In the above SQL you'll also note that we're not using the full GenBank
accession number (e.g. AJ276847.1), which means that to find the correct
GenBank entry you have to do one of two things:

1. Look at the NCBI "GI", stored (also by convention) in the
    secondary_identifier column.  (In my example above one of the
    two sequences doesn't have a secondary_identifier.)
2. Use the GenBank release number (133) stored in the
    sres.ExternalDatabaseRelease table, to determine which version of
    AJ276847 was the one included in GenBank release 133.

#2 is extremely inconvenient and so, although we may be sticking to the
letter of our convention here (that external_database_release_id and
source_id alone uniquely identify the referenced entry), we're not doing
a good job of following its spirit.

> Code commented out in the plugin, before attempting retrieval
> of the externalNASequence, is :
> 
>   # NOTE: for P_yoelii, source_id is of the form: chrPyl_(\d\d\d\d\d)
>   #       so, source_id needs to be cushioned with 0s (zeroes)
>   #my $tmpStr = $T->{ASSEMBLY}->{ASMBL_ID}->{content};
>   #while (length ($tmpStr) < 5) { $tmpStr = '0'.$tmpStr; }
>   #$enaSeq{source_id} = 'chrPyl_' . $tmpStr;
> 
> The comment is *not* because plugin is still being worked on. It
> exists as the source_id is being constructed from such a line in
> the P_yoelii XML file:
> 
> <ASMBL_ID CLONE_NAME = "MALPY00111">111</ASMBL_ID>
> 
> source_id here is chrPyl_00111 in GUS, and so needed the different
> (than the P falciparum XML files) mechanism for the source_id

Are you saying that to run the plugin on yoelii one has to uncomment
the above code?  If so then I agree with Terry's assessment that the
code is still under construction; at the very least it should be
possible to check (or require that the user specify) the taxon/species
of the data to be loaded, and then select a method of constructing the
source_id based on that.  Making the user comment or uncomment code
in order to get a program to work is not a good practice in general
(though I'm certainly guilty of doing it in code that only I use)
and it's an even worse practice in the GUS plugin framework, because
when you make any change to the plugin the system will force you to
update the AlgorithmImplementation entry in the database.  Therefore
alternately running the plugin on falciparum and yoelii would result
in a long stream of apparent updates to the plugin (in the
AlgorithmImplementation table) even though in reality nothing has
changed except the commenting/uncommenting of this small piece of
code.

(p.s. a single "sprintf" would be a much more concise way of generating
the 0-padded yoelii id than the while loop.)

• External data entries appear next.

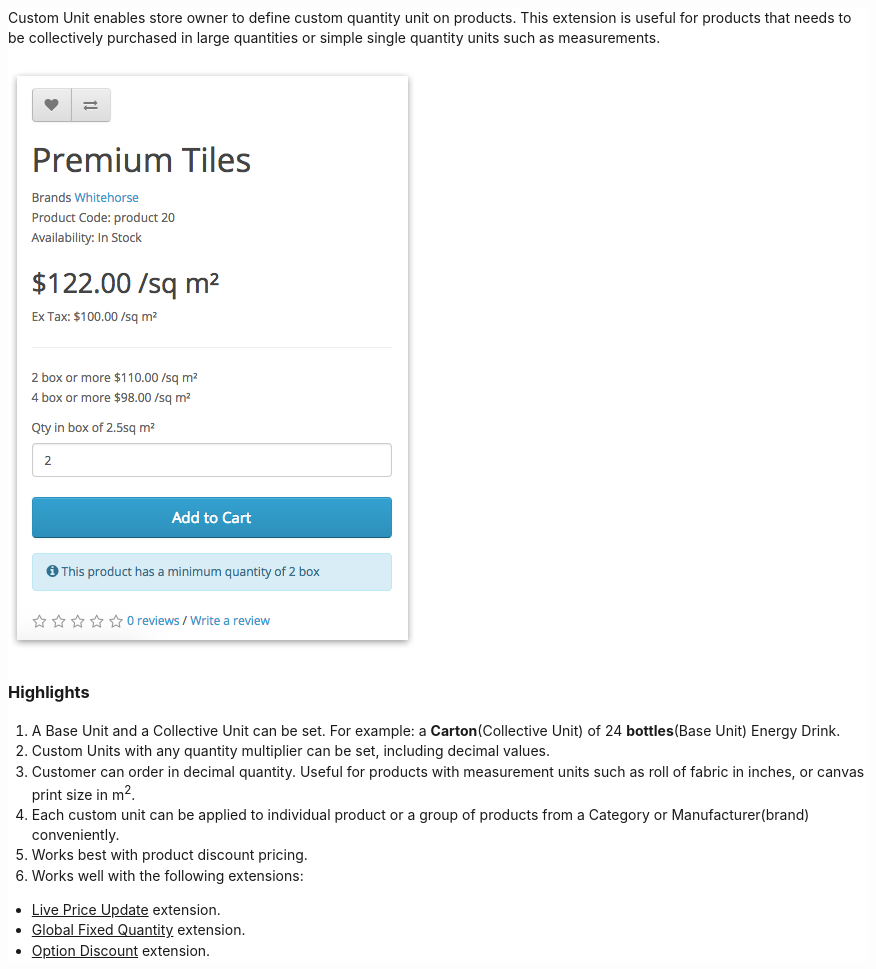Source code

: Custom Unit enables store owner to define custom quantity unit on products. This extension is useful for products that needs to be collectively purchased in large quantities or simple single quantity units such as measurements.

![overview](images/overview.png)

### Highlights

1. A Base Unit and a Collective Unit can be set. For example: a **Carton**(Collective Unit) of 24 **bottles**(Base Unit) Energy Drink.
2. Custom Units with any quantity multiplier can be set, including decimal values.
3. Customer can order in decimal quantity. Useful for products with measurement units such as roll of fabric in inches, or canvas print size in m<sup>2</sup>.
4. Each custom unit can be applied to individual product or a group of products from a Category or Manufacturer(brand) conveniently.
5. Works best with product discount pricing.
6. Works well with the following extensions:
 - [Live Price Update](https://www.opencart.com/index.php?route=marketplace/extension/info&extension_id=12489) extension.
 - [Global Fixed Quantity](https://www.opencart.com/index.php?route=marketplace/extension/info&extension_id=1886) extension.
 - [Option Discount](https://www.opencart.com/index.php?route=marketplace/extension/info&extension_id=1888) extension.

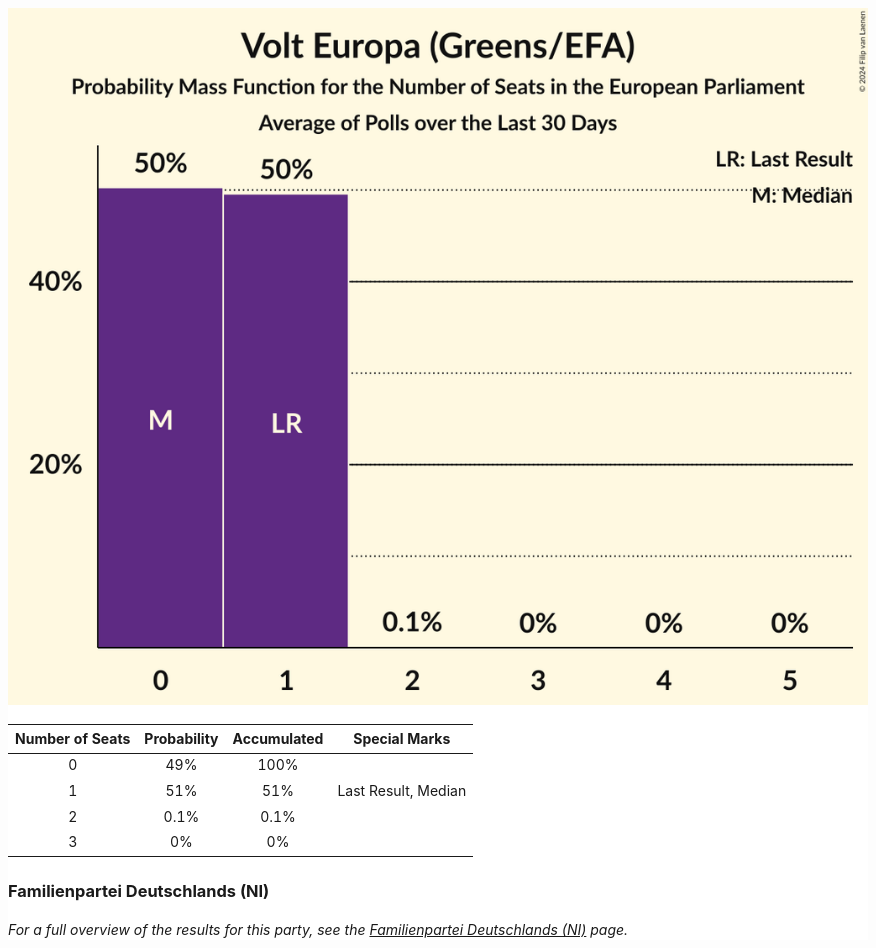![Graph with seats probability mass function not yet produced](average-seats-pmf-volteuropagreensefa.png "Seats Probability Mass Function")

| Number of Seats | Probability | Accumulated | Special Marks |
|:---------------:|:-----------:|:-----------:|:-------------:|
| 0 | 49% | 100% |  |
| 1 | 51% | 51% | Last Result, Median |
| 2 | 0.1% | 0.1% |  |
| 3 | 0% | 0% |  |

### Familienpartei Deutschlands (NI)

*For a full overview of the results for this party, see the [Familienpartei Deutschlands (NI)](party-familienparteideutschlandsni.html) page.*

>> It's not clear to me that the intent of source_id is
>> to uniquely identify the sequence. Is that so?
> 
> yes, that is so, along with taxon_id and external_database_release_id.

Strike taxon_id from the above statement.

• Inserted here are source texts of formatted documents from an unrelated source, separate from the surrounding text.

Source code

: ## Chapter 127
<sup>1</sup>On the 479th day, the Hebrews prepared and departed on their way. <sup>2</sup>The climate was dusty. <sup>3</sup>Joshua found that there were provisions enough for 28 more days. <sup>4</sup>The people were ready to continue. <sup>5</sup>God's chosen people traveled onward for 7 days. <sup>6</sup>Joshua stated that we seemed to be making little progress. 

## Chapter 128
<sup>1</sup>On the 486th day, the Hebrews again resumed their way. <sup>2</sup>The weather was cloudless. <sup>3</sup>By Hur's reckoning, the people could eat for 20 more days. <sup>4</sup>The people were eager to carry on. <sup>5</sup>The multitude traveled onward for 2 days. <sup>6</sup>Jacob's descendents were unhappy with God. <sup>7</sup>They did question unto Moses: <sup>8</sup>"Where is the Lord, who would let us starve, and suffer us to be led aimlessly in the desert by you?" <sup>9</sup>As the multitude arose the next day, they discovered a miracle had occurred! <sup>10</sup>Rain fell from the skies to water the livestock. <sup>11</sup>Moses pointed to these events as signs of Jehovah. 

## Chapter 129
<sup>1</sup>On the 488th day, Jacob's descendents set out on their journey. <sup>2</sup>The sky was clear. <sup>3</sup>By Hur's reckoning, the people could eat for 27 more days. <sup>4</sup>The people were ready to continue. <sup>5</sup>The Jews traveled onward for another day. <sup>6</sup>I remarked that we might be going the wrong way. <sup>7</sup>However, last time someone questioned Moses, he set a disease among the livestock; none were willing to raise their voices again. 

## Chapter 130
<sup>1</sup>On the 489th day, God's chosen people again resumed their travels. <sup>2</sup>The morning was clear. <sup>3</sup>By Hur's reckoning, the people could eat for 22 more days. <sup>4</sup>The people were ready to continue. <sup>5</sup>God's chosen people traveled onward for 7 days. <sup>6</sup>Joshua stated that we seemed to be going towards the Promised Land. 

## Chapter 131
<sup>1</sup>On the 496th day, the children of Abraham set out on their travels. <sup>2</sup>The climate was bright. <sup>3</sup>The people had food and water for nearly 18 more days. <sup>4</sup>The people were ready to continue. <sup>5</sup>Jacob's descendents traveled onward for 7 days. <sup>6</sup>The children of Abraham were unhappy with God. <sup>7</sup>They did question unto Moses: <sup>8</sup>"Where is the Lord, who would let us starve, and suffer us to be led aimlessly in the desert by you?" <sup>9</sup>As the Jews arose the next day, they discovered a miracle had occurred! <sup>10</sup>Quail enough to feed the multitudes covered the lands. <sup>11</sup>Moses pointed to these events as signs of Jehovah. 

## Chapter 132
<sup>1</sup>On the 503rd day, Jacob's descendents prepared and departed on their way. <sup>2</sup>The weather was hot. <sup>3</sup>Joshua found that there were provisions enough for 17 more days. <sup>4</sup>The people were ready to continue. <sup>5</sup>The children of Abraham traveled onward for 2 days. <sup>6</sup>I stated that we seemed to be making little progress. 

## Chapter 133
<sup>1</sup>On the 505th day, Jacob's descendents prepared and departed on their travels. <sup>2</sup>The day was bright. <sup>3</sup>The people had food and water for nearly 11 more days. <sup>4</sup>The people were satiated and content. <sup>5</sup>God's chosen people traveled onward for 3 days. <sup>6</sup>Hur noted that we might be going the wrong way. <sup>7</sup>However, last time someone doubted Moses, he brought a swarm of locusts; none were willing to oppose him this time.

>> In the TIGR XML, the CLONE_NAME and ASMBL_ID are two alternative 
>> candidates
>> for uniquely naming a sequence. TIGR documents CLONE_NAME for internal
>> use and ASMBL_ID for external use in uniquely identifying a sequence.

In that case we would use ASMBL_ID as the source_id and CLONE_NAME as
the secondary_identifier.  We typically only use the GUS "name" column
if we have a third id or name that hasn't been stored in either the
source_id or the secondary_identifer.  When loading GenBank entries we
use it for the locus_id.

Jonathan

p.s. The above discussion covers direct links to external databases.  We
also have indirect links, which look like this:

dots.NAFeature -> dots.NADbRefNAFeature -> sres.DbRef -> [external db]

Typically the direct links are used when there is a clear 1-1 relationship
between an entry in GUS and an entry in an external database, and the usual
interpretation of such a link is that the GUS entry was *loaded from* the
referenced external database entry.  The links that go through DbRef, on
the other hand, need not be 1-1, and the semantics are more varied (i.e.
this thing links to that one, but they're not necessarily the same, and
nor is one necessarily loaded from or derived from the other.)